她终于站起身,去了一趟洗手间,先是洗了一把脸,然后看着镜子中有一些苍老的自己,竟然忍不住哭了起来。她不知道要如何面对今后的生活,也不知道这一关能不能度过,她越来越觉得自己很委屈,坐在地上哀嚎起来。
当情绪平复下来之后,她反而更加坚强起来,有专门的心理学专家坐过调查,在面对人生大变故的时候,女人的抗压能力要比男人多得多。在传统认知下,柔弱的女人这个观念是错误的。
她收拾好自己破碎的心灵,就在镜子前修饰自己的妆容,此时的她感觉好多了,又开始回到电话旁,继续翻着那个电话本,一遍一遍地打着电话。
“喂,陈局长,是我,老张的事您应该已经听说了吧,别的不说,您不应该袖手旁观吧?现在只要您一句话,我们就能够度过这个难关,我跟你说,姓陈的,你不要跟我打官腔,你在我这做的那些事我可都知道,你哪次带姑娘来,我不是都给你兜着?你哪次做的那些事,我不是都给你瞒着?告诉你!老张如果真出事了,你也跑不了!”
“哈哈哈,对,我是疯了,大不了大家一起死,我等你的电话,要不然的话,明天zhongjiwei的人会来找你的,看着办吧!”
女人兴奋地挂断了电话,刚才电话另一头的人态度是屈服了,看样子是有门,还好她当时做了两手准备,多了个心眼,要不然如今这个救命稻草就没了,女人终于松了一口气,开始手舞足蹈起来,这下她和丈夫应该就能东山再起了,她畅想着这个未来,憧憬着美好。
然而门外却走进来两个人,一个胖子和一个法师,胖子看着这屋子中的一切,战战兢兢,哆哆嗦嗦地跟法师说:“大师,这这这,就是这里,我自从买了这个房子之后,每天都听到一个女人在打电话,跟疯子一样。”
那法师三十多岁,进来之后就直直地盯着客厅的中央,那里有一个小桌子,上面空无一物。
法师抽了一根烟,借着烟雾,他好像看清了什么,微微点点头,问那个胖子:“老板,你住进来多久了?可知道上一个住户她的情况?”
“嗨,别提了,一提这个我就感觉晦气,我先前买这个房子之前不知道这里死过人,听说之前是个暴发户住在这里,当时很多有钱人都聚在这里打麻将,唱歌,做一些奇奇怪怪的事情,打听之后才知道,那个住户后来家里出事了,欠了很多钱,失信于人,进号子里去了,然后女主人不知道是怎么回事,就死在这个客厅里了。”
法师点点头,把带来的东西放到了地上,就开始了超度法事······
尘时川的白话:回归最原始的风格,感觉更适合这个故事。
133《鞋—8》
人这一辈子,如果不为了自己,而是为了他人,尽心尽力,那他基本上可以算是一个圣贤了,神灵护佑,亦可称仙。
这是王峰的师傅,生前说的最多的一句话,说实话,王峰对这句话的观点并不能够苟同,此时的他,坐在深宅大院的屋檐上,看着此间天地出现的漩涡,和下面那些纷乱的野鬼,它们哀嚎着,宣泄自己的不甘。
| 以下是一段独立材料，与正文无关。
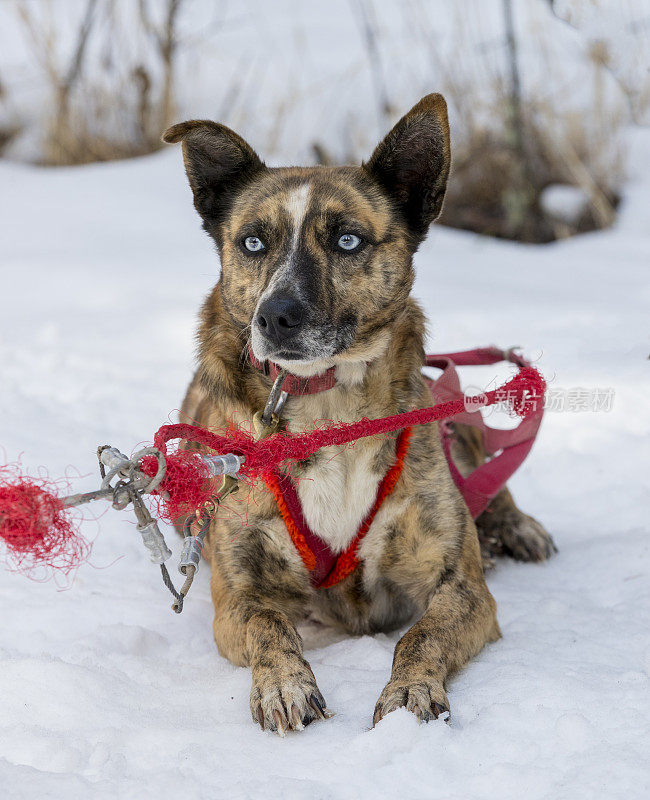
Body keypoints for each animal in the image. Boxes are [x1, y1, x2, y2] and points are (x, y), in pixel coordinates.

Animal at [162, 94, 552, 732]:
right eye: (252, 243)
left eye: (347, 241)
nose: (275, 317)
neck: (329, 404)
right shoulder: (239, 592)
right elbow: (269, 626)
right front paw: (284, 684)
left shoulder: (460, 586)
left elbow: (421, 634)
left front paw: (409, 690)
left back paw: (518, 525)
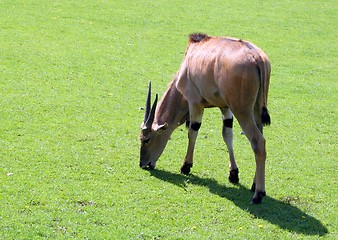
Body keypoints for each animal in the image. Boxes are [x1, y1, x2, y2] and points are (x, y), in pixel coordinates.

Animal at [139, 32, 270, 203]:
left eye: (146, 139)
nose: (142, 163)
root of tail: (257, 57)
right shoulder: (225, 108)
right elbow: (227, 135)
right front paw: (233, 174)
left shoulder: (195, 103)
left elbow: (192, 132)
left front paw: (186, 166)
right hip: (255, 112)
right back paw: (254, 185)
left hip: (242, 111)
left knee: (258, 142)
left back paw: (258, 194)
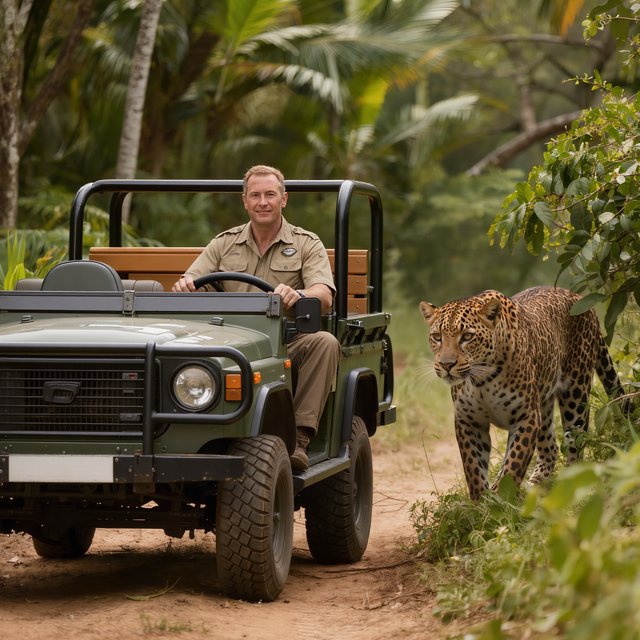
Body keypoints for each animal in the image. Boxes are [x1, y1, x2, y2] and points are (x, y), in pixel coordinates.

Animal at [419, 286, 628, 501]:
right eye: (437, 337)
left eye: (467, 337)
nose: (446, 364)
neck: (482, 379)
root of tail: (577, 295)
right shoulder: (469, 421)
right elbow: (474, 469)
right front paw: (480, 503)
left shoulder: (526, 416)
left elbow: (513, 463)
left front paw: (499, 500)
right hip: (544, 405)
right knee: (550, 447)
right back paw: (535, 485)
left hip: (575, 395)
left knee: (575, 445)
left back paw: (571, 485)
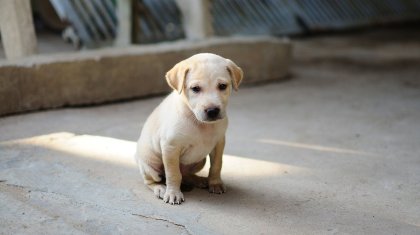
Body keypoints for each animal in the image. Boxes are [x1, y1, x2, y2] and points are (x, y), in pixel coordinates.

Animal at [135, 52, 243, 204]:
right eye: (195, 89)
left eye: (222, 86)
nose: (212, 111)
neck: (199, 123)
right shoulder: (170, 147)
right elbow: (173, 174)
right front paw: (173, 193)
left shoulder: (219, 143)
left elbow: (216, 165)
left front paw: (215, 183)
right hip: (150, 166)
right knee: (153, 180)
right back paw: (161, 188)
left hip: (200, 161)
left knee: (185, 174)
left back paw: (199, 180)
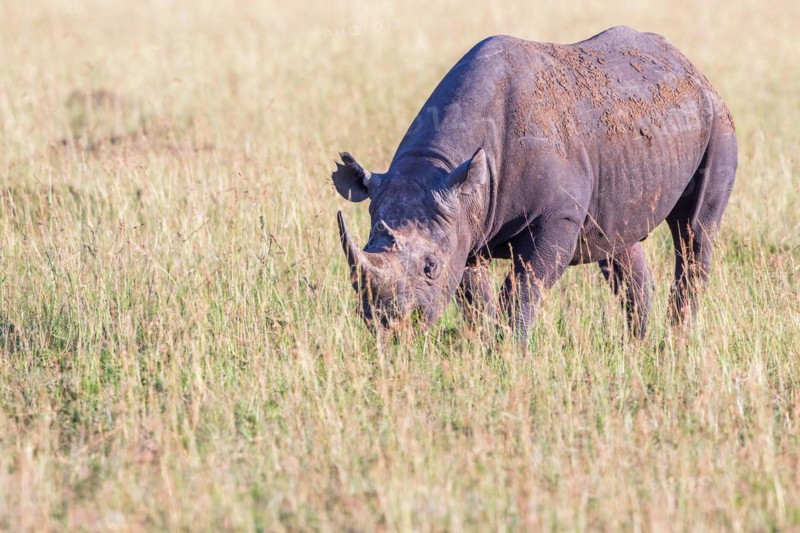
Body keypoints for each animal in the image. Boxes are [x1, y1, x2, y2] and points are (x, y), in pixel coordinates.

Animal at [333, 26, 737, 340]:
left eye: (430, 267)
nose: (388, 327)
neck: (438, 164)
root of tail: (690, 67)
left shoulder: (553, 217)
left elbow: (522, 290)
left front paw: (510, 352)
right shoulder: (462, 221)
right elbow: (474, 299)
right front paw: (483, 346)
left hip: (717, 120)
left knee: (694, 234)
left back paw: (676, 343)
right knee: (618, 243)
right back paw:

不知道为什么,王峰突然想起了师父这句话,他突然有一点理解,但又不想承认,此时此刻的他想起了很多往事,但记忆总是围绕着一个人——他的师父。
王峰小时候家里很穷,父亲还是个酒癞子,基本上把家底儿都败光了,母亲也跑了,王峰跟着他没有吃过一天饱饭。
后来父亲带着他到处闲逛,就跑到了外地,然后遇见了一个算命的先生,那先生当时看王峰可怜,把上完供的瓜果点心拿过来给他吃,然后就跟酒癞子父亲聊上了。
由于不是正式收养,没有按照政府流程,很多事情师父也很难去处理,只好也就这样了。
之后王峰就开始跟着师父学习法术,算命,和一些做人的道理,和所有人一样,大家都不喜欢别人讲大道理,虽然知道他是对的,王峰也是这样,他觉得这个老头说的都对,但是与我有什么关系?听着听着就不耐烦了。
不过王峰在学习道法上也不含糊,把师父的本事学习了个七七八八,但是要说精深,那倒不至于,因为他这个人本来就吊儿郎当,很难把注意力集中在一个东西上,有那时间,还不如上网,或者跟那些狐朋狗友去学校堵小姑娘玩呢。
那是王峰最喜欢的事情,当时他住的地方有一个技校,里面全都是刚进入社会,涉世不深的小姑娘,王峰就喜欢冲她们吹流氓哨。
那时候王峰的日常就是上香,给师父打点一下香堂,平常没事干了就去上网,泡妞,他以为生活会一直这样持续下去,不好也不坏。可是没有一件事物是能一直持续下去的,或者一成不变的。
师父突然在某一天病重了,王峰连夜背着他去了医院,那一天他突然意识到什么叫做紧张和担忧了。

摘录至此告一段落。